For the full interactive version of the report, click here or click-through the photo.

Screenshot from the opening page of the climate report
Screenshot from the opening page of the climate report

So maybe the science of these issue isn’t for you, but I will explain it to you simply: using fossil fuels at the rate we are now will cause all of these problems. How? Because excess greenhouse gases in the atmosphere warm the planet, causing this ridiculously long cascade of effects. I promise, there is science to back it up.

Projected water supplies – check out the red areas. This is not good.

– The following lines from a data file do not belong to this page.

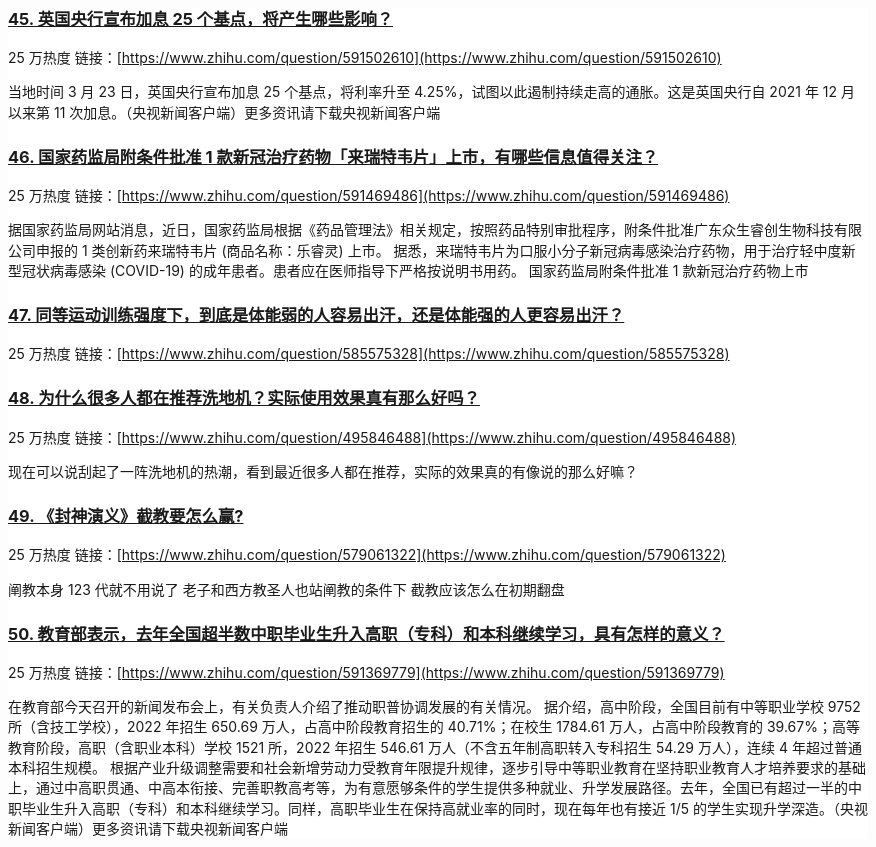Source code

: ### [45. 英国央行宣布加息 25 个基点，将产生哪些影响？](https://www.zhihu.com/question/591502610)
25 万热度 链接：[https://www.zhihu.com/question/591502610](https://www.zhihu.com/question/591502610)

当地时间 3 月 23 日，英国央行宣布加息 25 个基点，将利率升至 4.25%，试图以此遏制持续走高的通胀。这是英国央行自 2021 年 12 月以来第 11 次加息。（央视新闻客户端）更多资讯请下载央视新闻客户端

### [46. 国家药监局附条件批准 1 款新冠治疗药物「来瑞特韦片」上市，有哪些信息值得关注？](https://www.zhihu.com/question/591469486)
25 万热度 链接：[https://www.zhihu.com/question/591469486](https://www.zhihu.com/question/591469486)

据国家药监局网站消息，近日，国家药监局根据《药品管理法》相关规定，按照药品特别审批程序，附条件批准广东众生睿创生物科技有限公司申报的 1 类创新药来瑞特韦片 (商品名称：乐睿灵) 上市。 据悉，来瑞特韦片为口服小分子新冠病毒感染治疗药物，用于治疗轻中度新型冠状病毒感染 (COVID-19) 的成年患者。患者应在医师指导下严格按说明书用药。 国家药监局附条件批准 1 款新冠治疗药物上市

### [47. 同等运动训练强度下，到底是体能弱的人容易出汗，还是体能强的人更容易出汗？](https://www.zhihu.com/question/585575328)
25 万热度 链接：[https://www.zhihu.com/question/585575328](https://www.zhihu.com/question/585575328)



### [48. 为什么很多人都在推荐洗地机？实际使用效果真有那么好吗？](https://www.zhihu.com/question/495846488)
25 万热度 链接：[https://www.zhihu.com/question/495846488](https://www.zhihu.com/question/495846488)

现在可以说刮起了一阵洗地机的热潮，看到最近很多人都在推荐，实际的效果真的有像说的那么好嘛？

### [49. 《封神演义》截教要怎么赢?](https://www.zhihu.com/question/579061322)
25 万热度 链接：[https://www.zhihu.com/question/579061322](https://www.zhihu.com/question/579061322)

阐教本身 123 代就不用说了 老子和西方教圣人也站阐教的条件下 截教应该怎么在初期翻盘

### [50. 教育部表示，去年全国超半数中职毕业生升入高职（专科）和本科继续学习，具有怎样的意义？](https://www.zhihu.com/question/591369779)
25 万热度 链接：[https://www.zhihu.com/question/591369779](https://www.zhihu.com/question/591369779)

在教育部今天召开的新闻发布会上，有关负责人介绍了推动职普协调发展的有关情况。 据介绍，高中阶段，全国目前有中等职业学校 9752 所（含技工学校），2022 年招生 650.69 万人，占高中阶段教育招生的 40.71%；在校生 1784.61 万人，占高中阶段教育的 39.67%；高等教育阶段，高职（含职业本科）学校 1521 所，2022 年招生 546.61 万人（不含五年制高职转入专科招生 54.29 万人），连续 4 年超过普通本科招生规模。 根据产业升级调整需要和社会新增劳动力受教育年限提升规律，逐步引导中等职业教育在坚持职业教育人才培养要求的基础上，通过中高职贯通、中高本衔接、完善职教高考等，为有意愿够条件的学生提供多种就业、升学发展路径。去年，全国已有超过一半的中职毕业生升入高职（专科）和本科继续学习。同样，高职毕业生在保持高就业率的同时，现在每年也有接近 1/5 的学生实现升学深造。（央视新闻客户端）更多资讯请下载央视新闻客户端

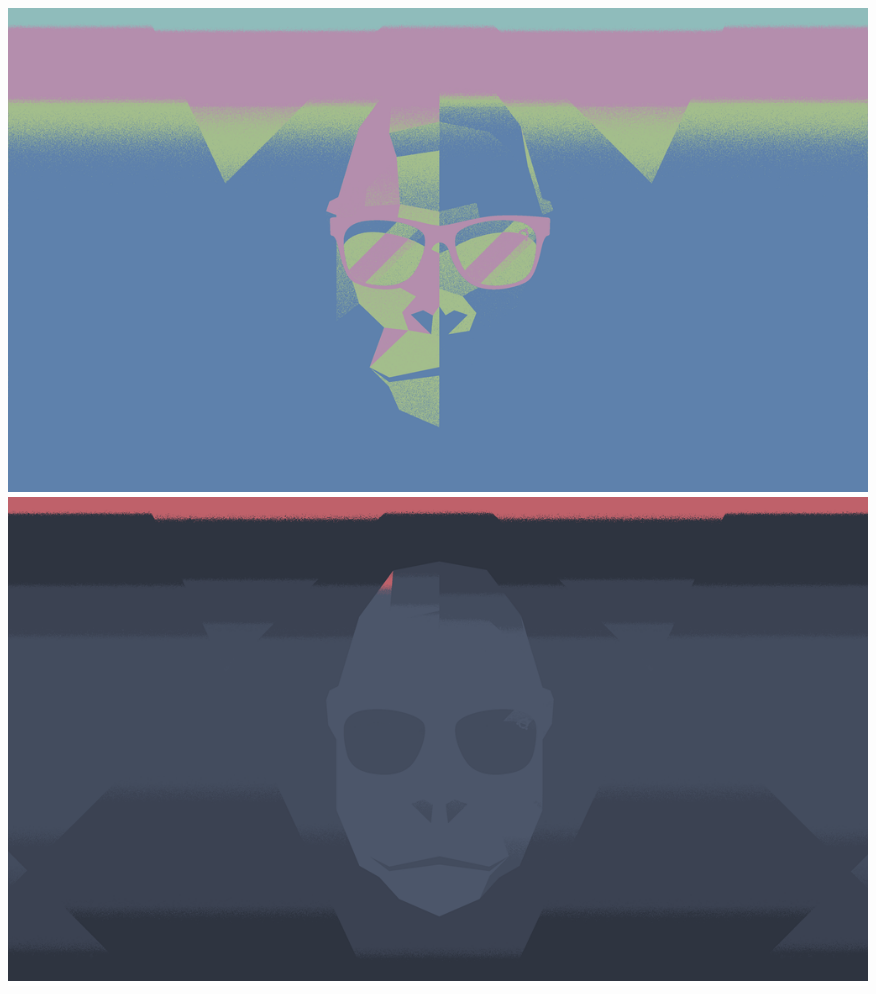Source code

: ![](dynamic-wallpapers/GroovyGorilla/ign_GroovyGorilla-1.png)
![](dynamic-wallpapers/GroovyGorilla/ign_GroovyGorilla-2.png)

Some of key messages from the “response” part of the assessment are as follows:

  • If this is going to work, the private sector has to work with the industrial sector
  • Barriers to change include funding and legislation
  • There is no “one size fits all” solution
  • Climate change adaptation measures can be community oriented, like a better plan for disasters and sustainable development
  • Multiple stress communities are in trouble first
  • Global mitigation needs to be taken by the horns at the industrial level in order to change greenhouse gas levels more quickly
  • Despite the “doomed” approach, greenhouse gas emissions have lowered in recent years, but they need to be lowered more
  • We need the help of scientists if we are going to get this right
  • Things to remember: the climate hasn’t changed this drastically since we have been on it. So, these projections are models based on science.
Projected temperature increase for California, Nevada, Utah, Arizona Colorado and New Mexico. With increased emissions and without!

As a journalist, this is where I come in. The past few months I have been learning about how to translate science so news consumers can understand it, and what better way to do this than through educating the public on climate change mitigation? Journalists also need to be responsible in telling stories of people who’s lives have been ruined by climate change, as I think that is the only way to get the message across.

In short, the climate conversation shouldn’t be “wow, is climate change real?”

It should be this: the changes are happening. Climate change is real. Now what are we going to do about it?

One thought on “Let’s Change the Climate Conversation: an overview of the National Climate Assessment

  1. Thanks for this great, sobering, eye-opening read. It helps me see how climate change is effecting me (and people in other regions) right now and some of the risks associated with climate change that I wasn’t aware of it.